Colleges will be allowed to develop new three-year degree programs that are in an applied area of study, career-oriented, distinct from university degrees and are reviewed by the Postsecondary Education Quality Assessment Board (PEQAB) and approved by the minister. The cap on degree programs that colleges can offer will be raised by five per cent for all publicly assisted colleges. This means degree cap limits will become 20 per cent for Institutes of Technology and Advanced Learning (ITALs) and 10 per cent for all other colleges.
Ontario first signaled its intention to explore more options for advanced learning, including expanding degree programs offered by colleges, in the Supporting People and Business Act, 2021, which was introduced in October 2021.

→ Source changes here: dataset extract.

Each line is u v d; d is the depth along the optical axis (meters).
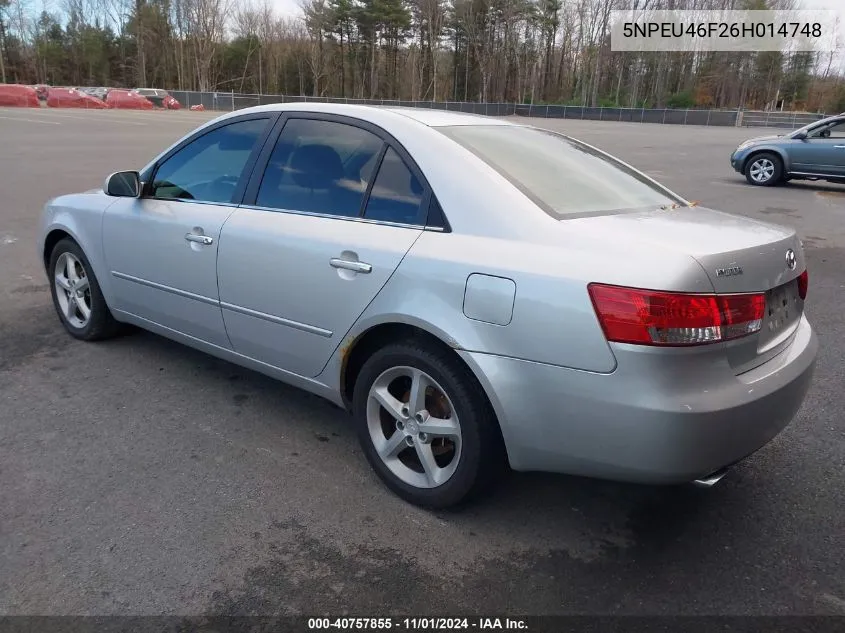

The Ontario Workforce Recovery Advisory Committee identified a shortage of trained workers in a number of fields, including health care, digital, data, artificial intelligence, cybersecurity and process automation sectors.
The Post-secondary Education Choice and Excellence Act, 2000 allows colleges to offer bachelor’s degrees in applied areas of study with review from PEQAB and approval from the minister.
Previously, Colleges of Applied Arts and Technology could offer up to five per cent of their program activity as four-year applied degrees while ITALs – Conestoga, George Brown, Humber, Seneca and Sheridan – could offer up to 15 per cent.
It is anticipated the new three-year and more four-year college degree programs in applied areas of study will be available to students by fall 2023.
In the 2020-21 reporting year (2019-20 graduation year), about 77 per cent of Ontario college graduates were employed within six months of graduating, and 90.6 per cent of employers were satisfied or very satisfied with the graduates they hired.
"This is a tremendous announcement and a truly historic day for postsecondary education in Ontario. Expanding the degree programs at colleges will open the door to more career opportunities for graduates and produce a more highly qualified workforce. This is a major policy improvement that will ensure Ontario remains an economic powerhouse."
- Linda Franklin President and CEO, Colleges Ontario
"The expansion of degree programming at Ontario’s public colleges will play an important role in addressing critical workforce needs and contributing to the prosperity and well-being of our communities. We are delighted to work with our government and industry partners to provide more career-focused learning opportunities for students and build a stronger Ontario."